#### What is required
Start at the line in the entries below that contains "pinky mcp: (445, 264)", stop at the line that contains "middle dip: (572, 406)", and output exactly the lines in that span, both ends included.

Keypoint coordinate data:
★ ★ ★

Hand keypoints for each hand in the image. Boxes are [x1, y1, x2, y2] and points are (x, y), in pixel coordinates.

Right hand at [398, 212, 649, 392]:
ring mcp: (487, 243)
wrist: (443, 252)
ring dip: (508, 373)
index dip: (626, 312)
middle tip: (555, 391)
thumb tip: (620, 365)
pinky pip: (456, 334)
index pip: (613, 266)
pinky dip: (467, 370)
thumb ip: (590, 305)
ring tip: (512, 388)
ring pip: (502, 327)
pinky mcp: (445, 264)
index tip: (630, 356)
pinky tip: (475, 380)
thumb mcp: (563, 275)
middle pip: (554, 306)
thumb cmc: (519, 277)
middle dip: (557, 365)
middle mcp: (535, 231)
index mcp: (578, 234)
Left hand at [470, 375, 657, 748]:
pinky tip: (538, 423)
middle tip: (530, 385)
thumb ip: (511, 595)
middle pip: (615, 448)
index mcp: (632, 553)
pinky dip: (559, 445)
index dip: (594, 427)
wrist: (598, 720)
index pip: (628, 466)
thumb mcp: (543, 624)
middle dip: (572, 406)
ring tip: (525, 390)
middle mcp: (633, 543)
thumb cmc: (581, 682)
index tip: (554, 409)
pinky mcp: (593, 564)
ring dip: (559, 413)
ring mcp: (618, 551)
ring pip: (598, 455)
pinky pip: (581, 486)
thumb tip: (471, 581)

★ ★ ★

#### Solution
pinky mcp: (445, 264)
index tip: (630, 356)
pinky tip: (475, 380)
thumb mcp: (563, 275)
middle pip: (554, 306)
thumb cmc: (519, 277)
middle dip: (557, 365)
middle mcp: (535, 231)
index mcp: (578, 234)
Left hand at [470, 375, 657, 748]:
pinky tip: (538, 423)
middle tip: (530, 385)
thumb ip: (511, 595)
middle pip: (615, 448)
index mcp: (632, 553)
pinky dip: (559, 445)
index dip: (594, 427)
wrist: (598, 720)
index pip: (628, 466)
thumb mcp: (543, 624)
middle dip: (572, 406)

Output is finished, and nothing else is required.